Of Course Iraq Made It Worse
The declassified judgments from the National Intelligence Estimate on terrorism caused a stir in the political world this week, but for most -- we would guess almost all -- scholars of jihadist terrorism, they are largely uncontroversial. The war in Iraq, the lack of reform in the Muslim world and anger at its endemic corruption and injustice, the pervasiveness of anti-Western sentiment -- all these have long been identified as major drivers of radical Islamist terror.
What's striking, instead, is that anyone could still disagree with this assessment of the role of Iraq, as President Bush and commentators such as Robert Kagan ["More Leaks, Please," op-ed, Sept. 26] have done. It's a shame that more of the document wasn't released, because none of the evidence or argumentation to support the claim that Iraq has added fuel to the jihadist fire was included. And there's no good reason most or all of it shouldn't be released.

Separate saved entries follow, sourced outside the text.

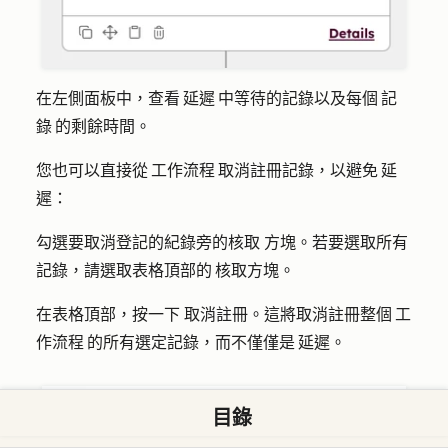
在左側面板中，查看 延遲 中等待的記錄以及每個 記
錄 的剩餘時間。
您也可以直接從 工作流程 取消註冊記錄，以避免 延
遲：
勾選要取消登記的紀錄旁的核取
方塊。若要選取所有
記錄，請選取表格頂部的 核取方塊。
在表格頂部，按一下
取消
註冊。這將取消註冊整個 工
作流程 的所有選定記錄，而不僅僅是 延遲。
目錄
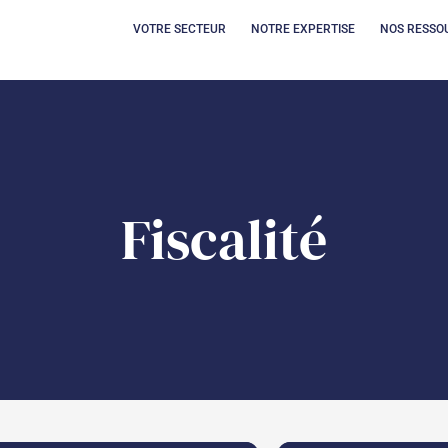
OUVRIR VOTRE SECT
OUVRIR 
VOTRE SECTEUR
NOTRE EXPERTISE
NOS RESSO
Fiscalité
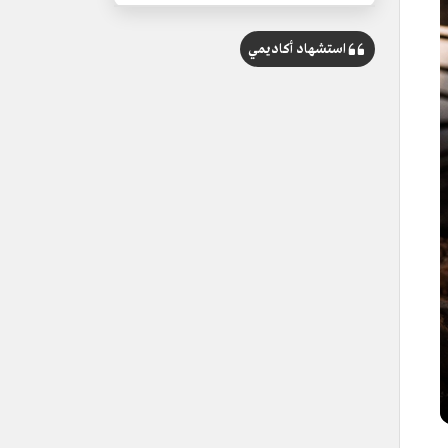
استشهاد أكاديمي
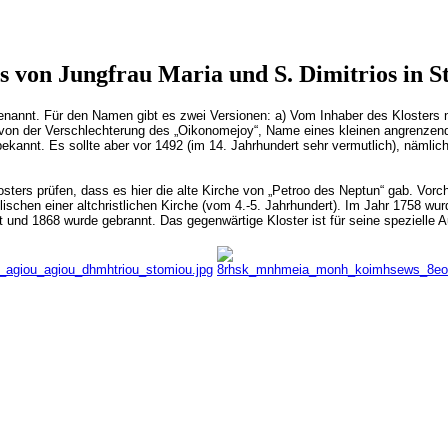
s von Jungfrau Maria und S. Dimitrios in S
enannt. Für den Namen gibt es zwei Versionen: a) Vom Inhaber des Klosters 
) von der Verschlechterung des „Oikonomejoy“, Name eines kleinen angrenzen
 bekannt. Es sollte aber vor 1492 (im 14. Jahrhundert sehr vermutlich), näml
osters prüfen, dass es hier die alte Kirche von „Petroo des Neptun“ gab. Vorc
hen einer altchristlichen Kirche (vom 4.-5. Jahrhundert). Im Jahr 1758 wurd
t und 1868 wurde gebrannt. Das gegenwärtige Kloster ist für seine spezielle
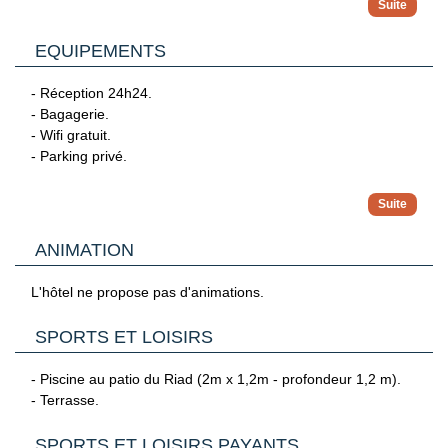
- Salle de bain avec douche et sèche-cheveux.
- Climatisation / chauffage.
EQUIPEMENTS
Capacité maximum : 2 adultes, ou 1 adulte + 1 enfant.
- Réception 24h24.
- Bagagerie.
- Wifi gratuit.
- Parking privé.
Avec supplément :
- Blanchisserie / laverie.
- Location de vélos.
ANIMATION
L'hôtel ne propose pas d'animations.
SPORTS ET LOISIRS
- Piscine au patio du Riad (2m x 1,2m - profondeur 1,2 m).
- Terrasse.
SPORTS ET LOISIRS PAYANTS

In fact, though, you don't need an NIE to demonstrate the most controversial judgment -- that the war in Iraq has worsened the terrorist threat. The official coordinated evaluation by Britain's domestic security and foreign intelligence services noted that "the conflict in Iraq has exacerbated the threat from international terrorism and will continue to have an impact in the long term." This conclusion is echoed by interior ministries, law enforcement agencies and intelligence services in every part of the world.
Since the United States invaded Iraq, there has been a significant increase in the number of people committed to the jihadist cause. There is, of course, no turnstile counting those hopping aboard the jihadist train, as the NIE excerpt concedes. Demands for an unattainable precision on this aren't realistic.
Although jihadist activity is burgeoning around the world, many of the new recruits can be grouped into three categories. The first are the "homegrown" terrorists who may have little connection to al-Qaeda or other existing groups but who have been won over by the ideas of Osama bin Laden and his followers. Self-starters have appeared not only in Madrid, Leeds and London but also in Canada, the Maghreb, the Middle East and Pakistan.
Some question whether these people have really been spurred by Iraq. Just as President Bush urges that we take the terrorists at their word about their wish to create a new caliphate, we take them at their word about their motivation: Iraq has been crucial. The Madrid bombers were explicit about their desire to punish Spain for its support of the United States in Iraq; friends and neighbors recounted that those who bombed the London subway system were obsessed with Iraq. And time and again, investigators have found that these new recruits hoarded Internet videos packed with scenes of violence from Iraq -- part of a narrative of heroic defiance that is deeply compelling to some young Muslims.
The two other categories of recruits are centered in Iraq itself. One consists of the foreign fighters, who, it turns out, are not the remnants of al-Qaeda that the administration believed would flock to their doom in Iraq. According to both Saudi and Israeli scholars who have studied the biographies of foreign fighters killed in Iraq, very few had prior experience of Islamic radicalism. They were drawn by their perception that the indignity of Iraqi occupation had to be fought.
The final category is Iraqi jihadists. There were virtually none in Iraq before the invasion. Now Sunni insurgent organizations espousing jihadism are dominated by Iraqis, who number in the thousands. As the NIE judgments suggest, those groups, which have already carried out bombings in Jordan, are likely to look for more targets outside Iraq.
The terrorists are increasing not only in numbers but also in lethality. As leaked government reports and expert analyses have observed, jihadists have been able to improve their bombmaking and urban warfare skills in Iraq in a way they could not in Afghanistan. A Marine intelligence report indicated last month that they have also acquired a sanctuary in Anbar province that the United States is probably incapable of destroying.
Defenders of the war in Iraq, such as Vice President Cheney, contend that since the United States has not been hit since Sept. 11, the threat cannot be growing. In fact, the terrorists understand that for now it is easier to kill Americans in Iraq than in America, and at this they have succeeded. After the Heathrow plot to destroy U.S.-bound commercial jets and the disclosure of a homegrown cell next-door in Canada, suggesting that the danger is subsiding bespeaks obliviousness or denial.
Then there is the claim that Iraq has not had a catalytic effect because the terrorists were already after us, an argument the president repeated Tuesday. "We weren't in Iraq when we got attacked on September the 11th. . . . We weren't in Iraq when they first attacked the World Trade Center in 1993."
No doubt the United States would have had a serious struggle against radical Islam after Sept. 11 under any circumstances. But the occupation of Iraq, by appearing to confirm bin Laden's arguments about America's antipathy toward the Muslim world, has had an incendiary effect and made matters dramatically worse.
The invasion of Iraq was the wrong answer to the terrorist challenge, for which we will pay a high price for years to come. The continued need to defend that move by the administration and its partisans is preventing the nation from crafting the necessary strategy to meet the terrorist challenge and make Americans safer. The evidence is at hand.
Daniel Benjamin is a senior fellow at the Center for Strategic and International Studies. Steven Simon is a senior fellow at the Council on Foreign Relations. They served on the National Security Council staff from 1994 to 1999.